“咔嚓。”
一声清脆的碎裂声在办公室里响起。
马特被冻结在冰块里的右手手掌,就像是一件脆弱的玻璃工艺品,直接从手腕处断裂开来,碎成一地晶莹的冰渣和红色的血沫。
马特没有感到任何疼痛。
但亲眼目睹自己的手掌就这样碎成冰渣的恐怖画面,令他一下子瞪大了双眼。
他张开嘴,下意识就想要发出一声惊恐到极点的尖叫。
但声音还没有衝出喉咙,他又硬生生咬紧牙关,把惨叫给咽回去。
这傢伙能混到现在,確实还算有几分硬气和聪明。
他很清楚,现在发出动静招惹到眼前这个傢伙,会有什么下场。
於是李维靠在椅背上,提醒道:“我再给你最后一次重新组织语言的机会。”
马特额头冒出冷汗,终於意识到眼前这个男人拥有某种能够识破谎言的手段。
他不敢再装傻充愣,老老实实將自己知道的內幕和盘托出。
正如李维事先所预料的那样,亚德里恩活著回来后,混得非常不尽如人意。
炼金协会表面上十分欢迎这位前副会长的回归,隨后宣布重启对他当年失踪一事的调查,等调查结束后,就会顺理成章恢復亚德里恩的职务和地位。
但这仅仅是官方说辞而已。
马特从小道消息获知,现在整个炼金协会的高层,几乎全都是亚德里恩当年的死对头和保守派竞爭对手。

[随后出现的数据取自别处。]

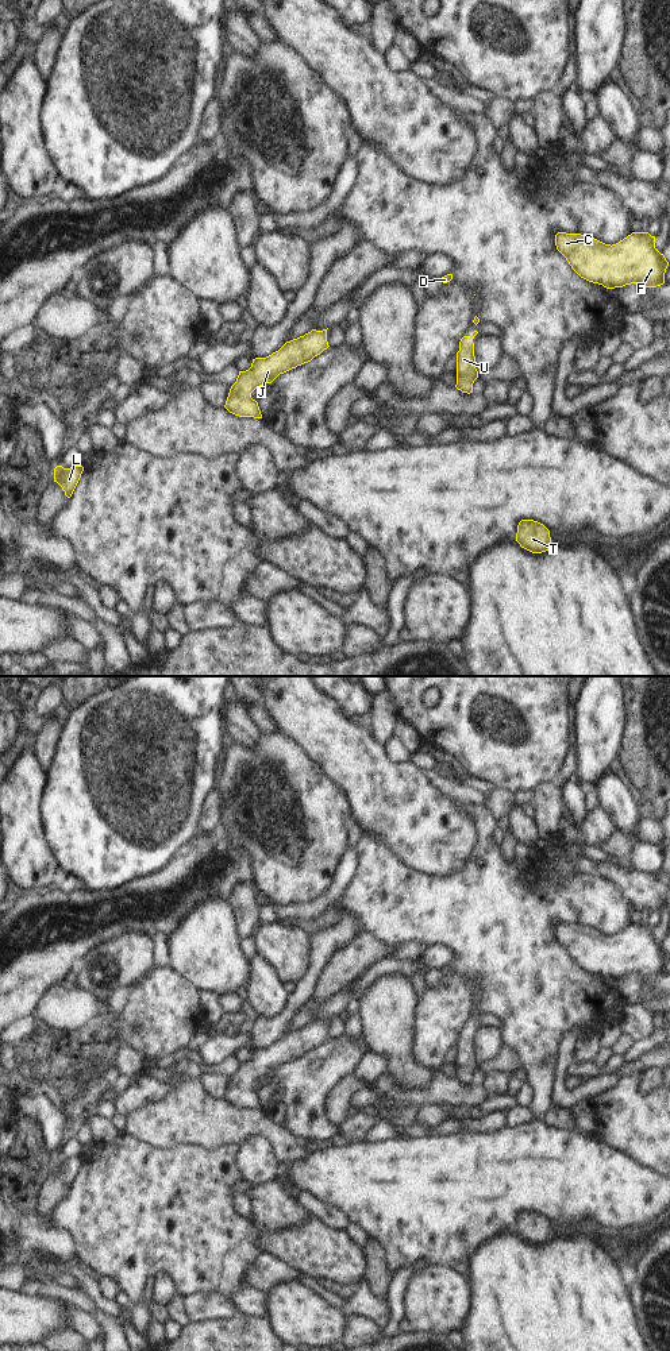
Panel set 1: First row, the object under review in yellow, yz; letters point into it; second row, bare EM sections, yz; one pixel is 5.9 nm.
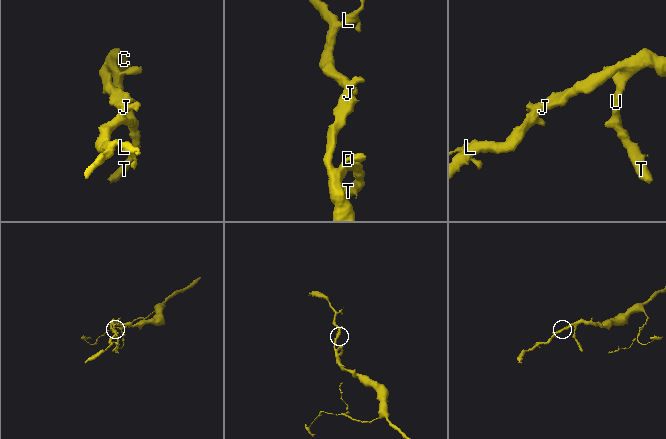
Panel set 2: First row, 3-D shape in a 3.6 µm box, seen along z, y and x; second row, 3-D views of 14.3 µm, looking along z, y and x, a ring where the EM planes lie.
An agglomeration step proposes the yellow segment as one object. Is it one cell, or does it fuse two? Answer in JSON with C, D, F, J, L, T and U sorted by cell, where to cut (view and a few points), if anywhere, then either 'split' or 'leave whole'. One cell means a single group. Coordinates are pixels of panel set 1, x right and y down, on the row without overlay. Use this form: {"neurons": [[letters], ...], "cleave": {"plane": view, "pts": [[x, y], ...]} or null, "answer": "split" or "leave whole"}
{"neurons": [["C", "D", "F", "J", "L", "T", "U"]], "cleave": null, "answer": "leave whole"}

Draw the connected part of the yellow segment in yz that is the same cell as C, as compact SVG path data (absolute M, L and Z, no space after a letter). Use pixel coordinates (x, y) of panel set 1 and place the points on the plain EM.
M558 923L555 937L581 969L607 980L665 974L669 953L655 939L655 927L648 923L632 923L612 937L592 927Z

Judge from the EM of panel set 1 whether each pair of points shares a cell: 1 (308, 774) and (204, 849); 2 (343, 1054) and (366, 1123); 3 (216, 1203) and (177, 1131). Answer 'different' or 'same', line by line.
1: different
2: different
3: different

所以亚德里恩回来后,不仅没能恢復任何实权职务,反而遭到一系列的打压与排斥。
所谓的重启调查,实际上就是在打官腔、故意拖延时间。
这调查的流程大概会硬生生拖个十几二十年,一直拖到亚德里恩认清现实,或者老死在奇维塔为止。
听完这些內幕,李维沉默了片刻。
他虽然早就猜到亚德里恩的处境不会太好,但也实在没想到竟然会差到这种地步。
好歹也是一位贤者级別的顶级炼金术师,哪怕剥夺实权,给个高高在上的虚职供起来也好。
结果炼金协会居然这么不顾体面。
本来李维还打算借著这层忘年交的关係,白嫖一下亚德里恩在协会里的人脉。
现在看来,不仅白嫖不成,自己说不定还得倒贴一点进去帮对方撑腰。
李维收敛心神,继续询问道:“亚德里恩目前住在哪里?”
马特立刻回答,说那位前副会长现在就蜗居在下城区的某个街区里。
这要是换做其他人,还真不一定知情。
但马特当初在听说亚德里恩的悽惨遭遇后,还特意跑去对方住的地方远远围观过一次。
不为別的,就是单纯享受昔日大人物落魄街头的扭曲快感。
询问完自己想要的情报后,李维的目光又落回到桌上劣质的欢乐之水上。
他问道:“这东西有极严重的后遗症,炼金协会为什么还要大规模销售给大眾?”
马特满脸堆笑地解释起来:“听说这东西,是协会里某位现任副会长的公子捣鼓出来的產品。炼金协会当然要全力推广。不过,炼金协会在发售的时候也出具免责声明,表示欢乐之水每周摄入的量不能超过一瓶。如果因为超量使用出现什么精神错乱或者器官衰竭,他们概不负责。” “但这东西的成癮性实在太高了。”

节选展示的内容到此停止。